Work instruction :: Set down the records that follow exactly, every line of them.

•••••

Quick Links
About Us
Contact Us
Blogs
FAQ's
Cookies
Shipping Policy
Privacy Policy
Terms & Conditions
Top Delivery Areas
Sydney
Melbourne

•••••

Solution to this problem ::
Quick Links
About Us
Contact Us
Blogs
FAQ's
Cookies
Shipping Policy
Privacy Policy
Terms & Conditions
Top Delivery Areas
Sydney
Melbourne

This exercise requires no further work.